> [What is needed] Look through the data and write out every line with the word "that" in it.

> [Records for the exercise]

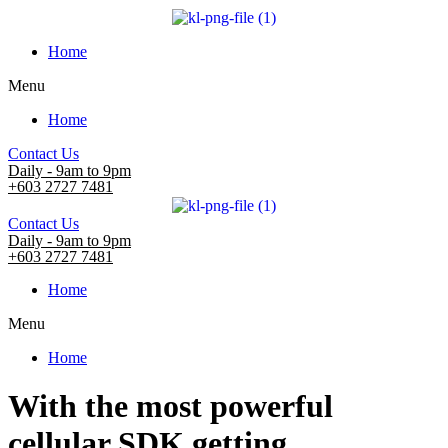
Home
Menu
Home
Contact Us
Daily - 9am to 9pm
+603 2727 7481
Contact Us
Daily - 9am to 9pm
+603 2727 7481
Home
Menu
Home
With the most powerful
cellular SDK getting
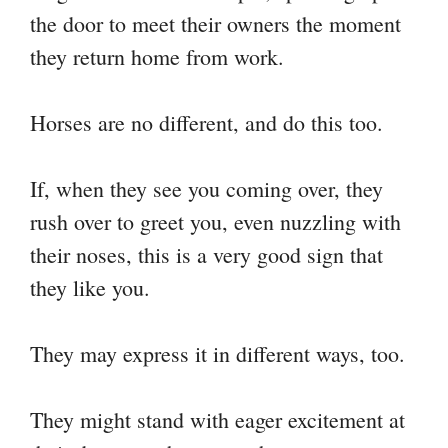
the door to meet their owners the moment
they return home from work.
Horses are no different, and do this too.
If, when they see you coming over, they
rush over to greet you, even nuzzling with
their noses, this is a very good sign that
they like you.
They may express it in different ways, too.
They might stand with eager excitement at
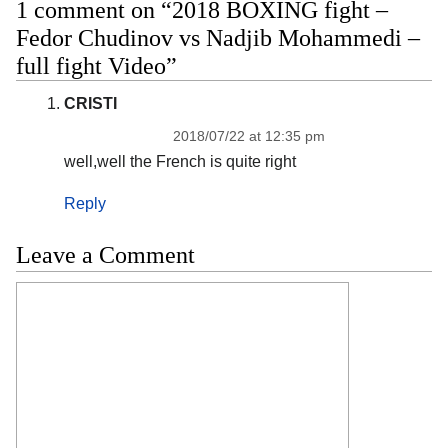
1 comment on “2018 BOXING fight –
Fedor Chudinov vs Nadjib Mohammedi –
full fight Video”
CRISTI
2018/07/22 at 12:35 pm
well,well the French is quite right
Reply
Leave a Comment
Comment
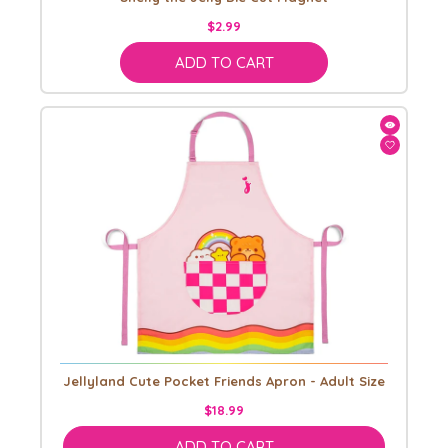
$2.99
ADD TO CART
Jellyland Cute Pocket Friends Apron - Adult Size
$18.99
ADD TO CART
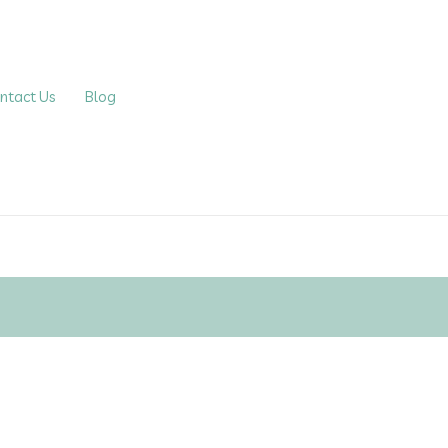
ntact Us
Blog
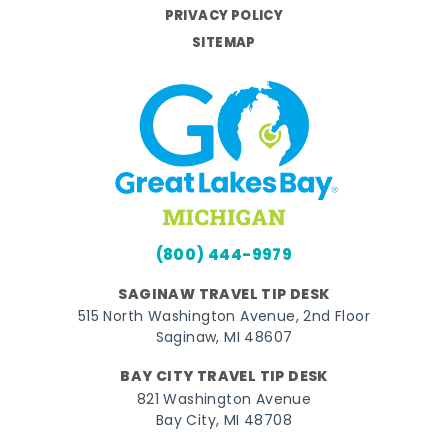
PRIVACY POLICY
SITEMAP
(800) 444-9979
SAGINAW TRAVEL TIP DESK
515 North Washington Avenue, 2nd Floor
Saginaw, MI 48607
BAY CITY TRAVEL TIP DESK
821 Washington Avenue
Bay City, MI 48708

* * *

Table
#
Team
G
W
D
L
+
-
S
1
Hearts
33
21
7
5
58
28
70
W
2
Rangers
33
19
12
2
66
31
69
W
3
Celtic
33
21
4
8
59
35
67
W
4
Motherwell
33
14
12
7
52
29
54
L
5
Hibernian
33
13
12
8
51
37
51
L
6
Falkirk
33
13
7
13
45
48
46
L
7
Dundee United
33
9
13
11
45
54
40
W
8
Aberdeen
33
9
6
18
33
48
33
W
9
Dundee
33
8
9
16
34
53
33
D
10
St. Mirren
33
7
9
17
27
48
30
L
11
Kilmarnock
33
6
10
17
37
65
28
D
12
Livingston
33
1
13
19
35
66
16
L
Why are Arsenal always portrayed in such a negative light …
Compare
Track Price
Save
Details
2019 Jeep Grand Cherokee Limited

* * *

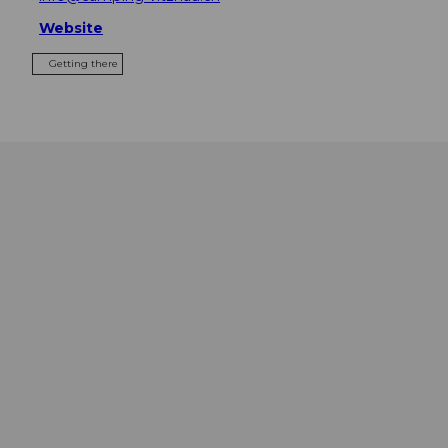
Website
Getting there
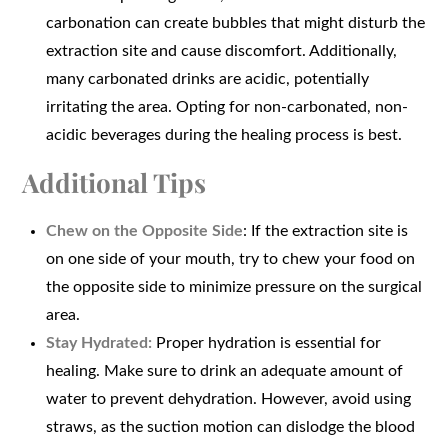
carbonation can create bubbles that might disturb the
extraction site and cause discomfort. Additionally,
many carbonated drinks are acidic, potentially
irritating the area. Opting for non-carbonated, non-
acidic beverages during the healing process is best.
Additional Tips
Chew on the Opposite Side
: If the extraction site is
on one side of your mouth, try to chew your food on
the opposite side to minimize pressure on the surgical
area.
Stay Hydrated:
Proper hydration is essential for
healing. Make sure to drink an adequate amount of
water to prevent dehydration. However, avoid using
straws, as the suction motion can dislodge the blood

> [Exercise result]
their noses, this is a very good sign that
carbonation can create bubbles that might disturb the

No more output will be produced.